Carcinoma; Hepatocellular; Transplantation, Liver; Selection Criteria; Expanded criteria; Biomarker

Country

Republic of Korea

Language

English

Abstract

There has been ongoing debate that the Milan criteria may be too strict that a significant number of patients who could benefit from liver transplantation (LT) might have been excluded. Based on this idea, various studies have been conducted to further expand the Milan criteria and give more HCC patients a chance of cure. In deceased donor LT (DDLT) setting, expansion of the criteria is relatively tempered because the results of LT for HCC should be comparable to those of patients with non-malignant indications. On the other hand, in living donor LT (LDLT) situation, liver grafts are not public resources.
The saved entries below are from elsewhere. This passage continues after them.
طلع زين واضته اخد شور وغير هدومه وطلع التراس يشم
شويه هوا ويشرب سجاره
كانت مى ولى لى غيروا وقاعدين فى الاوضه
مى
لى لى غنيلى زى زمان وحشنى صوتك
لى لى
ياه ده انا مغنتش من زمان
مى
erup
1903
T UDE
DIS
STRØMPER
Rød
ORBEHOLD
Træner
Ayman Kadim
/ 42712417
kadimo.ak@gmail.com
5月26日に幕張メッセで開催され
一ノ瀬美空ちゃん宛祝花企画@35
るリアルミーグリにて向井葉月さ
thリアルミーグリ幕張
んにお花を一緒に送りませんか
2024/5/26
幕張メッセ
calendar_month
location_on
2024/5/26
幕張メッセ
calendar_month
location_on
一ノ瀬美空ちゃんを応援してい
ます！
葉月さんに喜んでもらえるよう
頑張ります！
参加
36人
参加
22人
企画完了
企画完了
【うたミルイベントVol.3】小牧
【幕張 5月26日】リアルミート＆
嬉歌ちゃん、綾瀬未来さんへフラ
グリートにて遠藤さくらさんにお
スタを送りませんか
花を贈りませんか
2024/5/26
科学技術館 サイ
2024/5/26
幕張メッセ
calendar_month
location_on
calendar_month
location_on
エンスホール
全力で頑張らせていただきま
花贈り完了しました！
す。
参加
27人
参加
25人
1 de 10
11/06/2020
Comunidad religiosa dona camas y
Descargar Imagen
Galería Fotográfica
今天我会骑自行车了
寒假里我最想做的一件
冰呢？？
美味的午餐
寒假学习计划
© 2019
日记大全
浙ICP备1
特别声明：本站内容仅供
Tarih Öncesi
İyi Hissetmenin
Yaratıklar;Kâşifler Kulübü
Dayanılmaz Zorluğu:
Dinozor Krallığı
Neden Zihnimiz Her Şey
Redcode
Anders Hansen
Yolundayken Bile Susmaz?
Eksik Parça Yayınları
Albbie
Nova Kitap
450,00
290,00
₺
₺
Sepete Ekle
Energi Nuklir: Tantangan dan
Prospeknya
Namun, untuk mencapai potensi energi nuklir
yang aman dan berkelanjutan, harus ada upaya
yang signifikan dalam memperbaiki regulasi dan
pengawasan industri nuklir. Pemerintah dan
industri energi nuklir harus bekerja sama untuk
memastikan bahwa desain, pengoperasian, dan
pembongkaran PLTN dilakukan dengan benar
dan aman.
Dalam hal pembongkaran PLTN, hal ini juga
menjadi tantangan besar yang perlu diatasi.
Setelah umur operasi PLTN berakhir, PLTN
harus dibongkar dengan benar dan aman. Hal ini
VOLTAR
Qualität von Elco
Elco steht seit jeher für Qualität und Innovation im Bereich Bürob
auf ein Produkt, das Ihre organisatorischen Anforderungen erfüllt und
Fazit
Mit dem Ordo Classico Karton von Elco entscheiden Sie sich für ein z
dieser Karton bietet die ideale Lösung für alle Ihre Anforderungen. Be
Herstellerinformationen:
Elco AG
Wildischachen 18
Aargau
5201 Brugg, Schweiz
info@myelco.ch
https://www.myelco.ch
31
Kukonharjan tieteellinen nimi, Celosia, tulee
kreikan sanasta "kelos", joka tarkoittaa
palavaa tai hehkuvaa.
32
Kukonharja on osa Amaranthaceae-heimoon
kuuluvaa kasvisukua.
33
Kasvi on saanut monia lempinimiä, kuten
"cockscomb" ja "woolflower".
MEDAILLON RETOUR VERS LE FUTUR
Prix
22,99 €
The acceptable target outcomes for LDLT might be much lower than those for DDLT. Patients with biologically favorable tumors might have excellent survivals after LT despite morphological advanced HCCs. Therefore, the significance and utility of biological tumor parameters for selecting suitable LT candidates have been increased to predict HCC recurrence after LT. Although there is no consensus regarding the use of prognostic biomarkers in LT selection criteria for HCC, the combination of conventional morphological parameters and new promising biomarkers could help us refine and expand the LT criteria for HCC in the near future.